Overall, the Handbook reports that employment for mechanical engineers is expected to grow about as fast as the average for all occupations through 2010, with info-, bio- and nanotechnology opening up a whole world of opportunities.

And take that “whole world” stuff seriously. The biggest companies that employ mechanical engineers—like Raytheon, Dow, Motorola, DuPont and the big consulting firms—have offices and clients all over the globe.

“One of the hardest things is to tell an eager new mechanical engineer that [his or her] job is in Singapore or Hong Kong,” says Phillips. But it happens all the time.

“Be flexible. Be mobile,” advises Phillips.

Be All That You Can Be

So you know the best grads will get diverse employment opportunities and decent pay. So how do you become the best?

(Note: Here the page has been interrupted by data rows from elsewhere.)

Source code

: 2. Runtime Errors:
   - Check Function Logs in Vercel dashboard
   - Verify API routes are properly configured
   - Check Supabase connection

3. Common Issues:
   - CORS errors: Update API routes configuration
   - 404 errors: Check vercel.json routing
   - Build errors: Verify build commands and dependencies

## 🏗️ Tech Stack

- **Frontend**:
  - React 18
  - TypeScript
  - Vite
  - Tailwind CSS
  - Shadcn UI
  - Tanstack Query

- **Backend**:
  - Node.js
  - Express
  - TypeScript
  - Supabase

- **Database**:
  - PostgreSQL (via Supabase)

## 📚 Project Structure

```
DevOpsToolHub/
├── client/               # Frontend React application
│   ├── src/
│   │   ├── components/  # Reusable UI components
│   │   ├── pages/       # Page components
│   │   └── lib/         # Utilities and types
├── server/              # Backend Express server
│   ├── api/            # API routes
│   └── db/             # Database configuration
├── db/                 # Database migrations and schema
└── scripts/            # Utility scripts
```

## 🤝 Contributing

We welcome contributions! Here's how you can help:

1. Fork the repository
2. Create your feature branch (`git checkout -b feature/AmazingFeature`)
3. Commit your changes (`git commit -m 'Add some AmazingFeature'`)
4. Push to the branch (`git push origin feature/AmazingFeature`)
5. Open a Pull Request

Some of the answer is pretty obvious and some of it is less so. “Employers are expecting the base knowledge in math and engineering, of course,” Gutowski says, “but they also want presentation skills, interpersonal skills, teamwork skills, and the ability to set your problem in the context of the world.”

What Raytheon wants from new engineers is energy. “We recruit at the college level, looking for people who want to learn, who are motivated, who bring a lot to the table in enthusiasm,” says Jacobs. “A high GPA is helpful, but it’s not primary.

“More and more communication skills are important,” Jacob adds, “because in such a large company in which we’re always trying to create an inclusive culture, people who work well with others become leaders.”

Don’t take this too casually. If you want to get a hold of one of those consulting jobs, for instance, you can’t just be a techie. Take it from Melissa Wood, recruitment manager at design consulting firm Burns & McDonnell: “As consultants, [our] mechanical engineers meet with clients all the time. They have to understand [clients’] needs and be flexible. They need excellent verbal and written communications skills. And it doesn’t hurt to take some balance of business courses.”

Speaking of more courses, you might be wondering if you should take two more years of them—getting a master’s degree. Our experts aren’t conclusive on this point.

“In the past,” says Gutowski, “people have said that ‘entry level’ means a master’s degree. That’s how you prove you really know your stuff.”

Speaking only for Burns & McDonnel, Wood says, “For our purposes, a master’s degree isn’t necessary. We hire in layers; to promote our current people we have to hire new people to take their place.”

Jacobs says of Raytheon: “We have opportunities for both [master’s and bachelor’s degree holders]. Contracts are always changing, so needs are always changing.”

“There is always a need for entry-level mechanical engineers,” asserts Phillips, “especially in larger firms where they can bring new things to an existing team. They might not be project managers immediately, but they are needed.”

Phillips cautions, however, that “upward mobility with a bachelor’s degree is very possible, but you must be prepared to continue learning.”

Liz Harmon is a former editor for Graduating Engineer & Computer Careers.